Generalmente si tende a considerare il silenzio come un vuoto, uno stato di assenza di rumori e di stimoli. In realtà gli studi hanno scoperto che per il sistema nervoso il silenzio è esso stesso percepito come uno stimolo dal nostro sistema nervoso, che quindi reagisce di conseguenza.

Lo studio italiano condotto nel 2006 dal medico Luciano Bernardi, che voleva indagare il legame fra il cervello e la musica, mise in evidenza piuttosto il suo contrario. Si notò come fossero le pause silenziose fra uno stimolo sonoro e l’altro, soprattutto se superiori a 2 minuti, a provocare le reazioni più importanti a livello cerebrale. Questi improvvisi intervalli di silenzio, infatti, provocavano nei soggetti in ascolto un effetto rilassante più di qualunque brano di musica distensiva.

La ricerca del silenzio

Quando è stata l’ultima volta che ti sei trovato completamente immerso nel silenzio? Viviamo in un mondo fin troppo chiassoso. Anche quando ci sembra di essere finalmente in un ambiente quieto, ad esempio perché i figli non sono in casa o perché la televisione è spenta, continuiamo ad avvertire i suoni che giungono dall’esterno…come le auto che passano o le voci dei vicini. Insomma, persino trovare e godere del silenzio nella vita di tutti i giorni non è semplice, un segreto è arrivarci attraverso la meditazione.

Con la meditazione “sentiamo” il silenzio

Meditare può sembrare qualcosa di difficile in realtà basta trovare un posto dove stare tranquilli, isolati e senza distrazioni (spegni il cellulate, la tv o qualsiasi altro dispositivo).

Una delle tecniche più semplici e alla portata di tutti è quella che si basa sul respiro. Siediti a gambe incrociate sul pavimento o su una comune sedia, con la schiena dritta, e chiudi gli occhi. Ora è necessario concentrarsi sulla respirazione: visualizza l’aria che entra e che esce dalle narici e cerca di diventare sempre più consapevole delle sensazioni fisiche che questa posizione suscita in te.

Passa in esame con calma ogni punto del corpo e individua le tensioni, cerca di lasciarle andare una ad una. Dedicandovi in questo modo al vostro stato interiore vi scollegherete dalle eventuali fonti di disturbo esterne e percepirete sempre più forte la presenza del silenzio.

Anche i pensieri fanno rumore!

Il silenzio non è solo esteriore ma anche interiore. Mentre stai meditando, cerca di osservare i pensieri che sorgono nella tua mente, per poi smettere di osservali e lasciarli andare. Questa forse è la parte più difficile in quanto i pensieri tendono a concatenarsi uno all’altro e a creare caos mentale. Per evitare che succeda porta sempre l’attenzione sul respiro. Lascia andare i pensieri e concentrati sull’aria.

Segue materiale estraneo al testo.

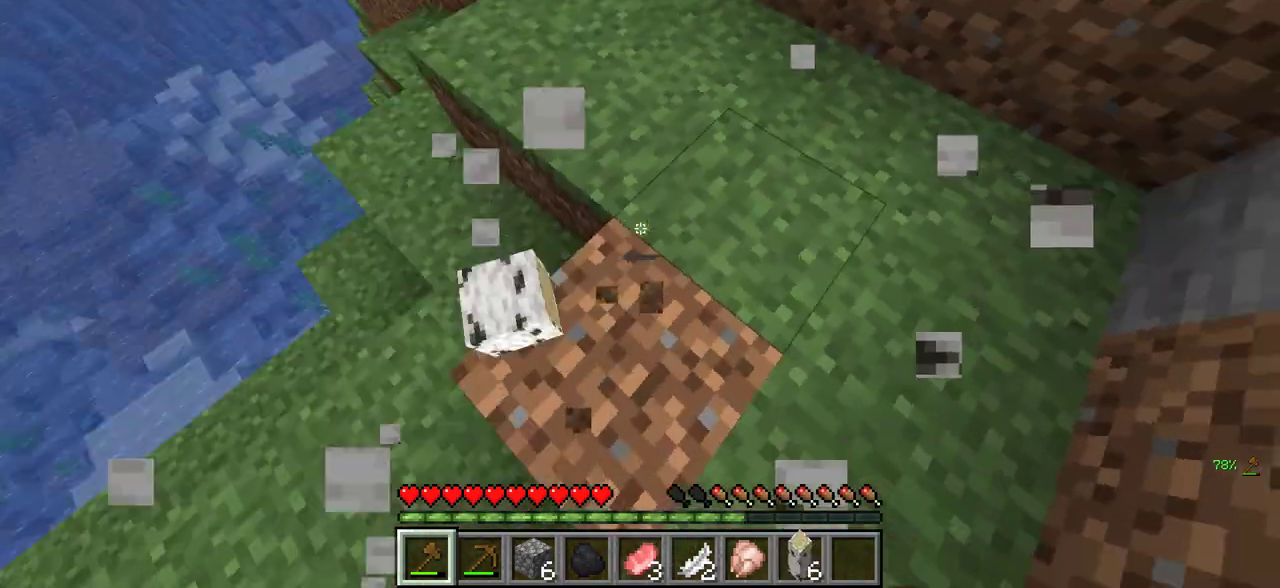
{"keys": [], "mouse": [], "events": [[350, "w", "up"]]}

Alcuni studi condotti con risonanza magnetica hanno osservato che la pratica del silenzio interiore e della meditazione vanno proprio a ridurre la ruminazione dei pensieri, cioè il chiacchiericcio mentale.

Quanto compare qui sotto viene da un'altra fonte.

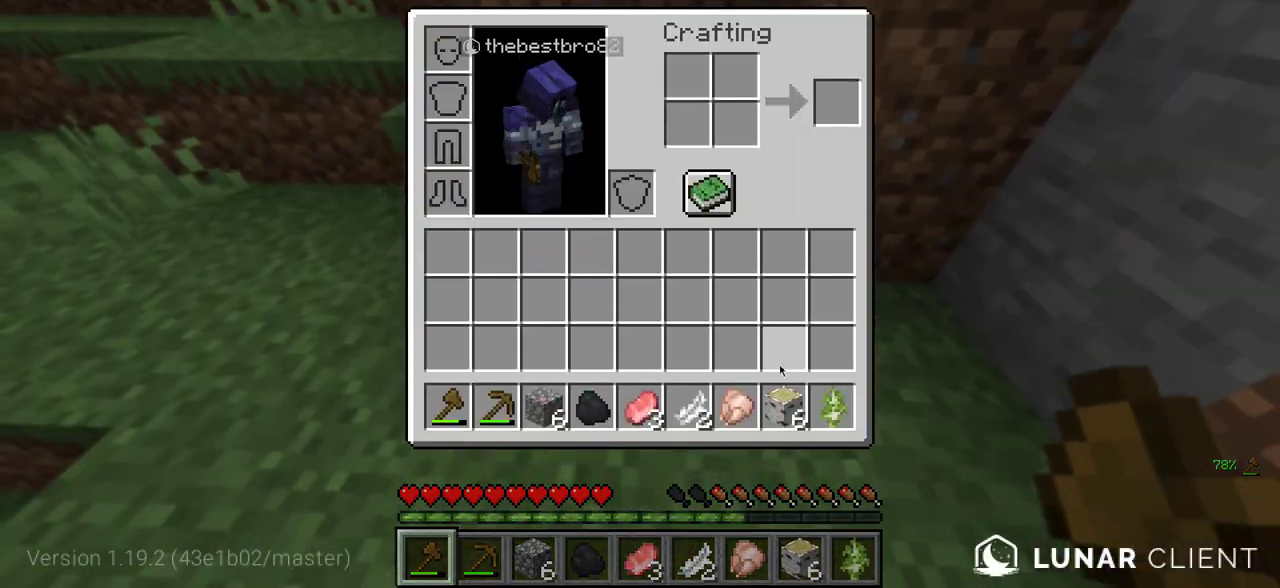
{"keys": [], "mouse": [], "events": []}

Prova a inserire la “pausa dal rumore” nelle tue giornate: i benefici del silenzio.

Anche se spesso le nostre vite sono frenetiche, prova a inserire una piccola sessione di meditazione di 15 minuti facendoti guidare dal respiro e farlo diventare un appuntamento fisso di ogni giornata.

Qualcuno ama prendersi questa piccola pausa al mattino, prima di partire con un’intensa giornata, altri si ritagliano un po’ di tempo per sé durante la pausa pranzo, se abbiamo modo di restare pochi minuti da soli e in contesti tranquilli. Oppure un’alternativa è la sera, subito prima o dopo cena, appartandosi in una stanza separata e tranquilla.

In questo modo dopo una lunga giornata possiamo placare l’attività frenetica della mente e ritrovare la quiete interiore. Uscirete più leggeri, lucidi e rigenerati anche dalle giornate no.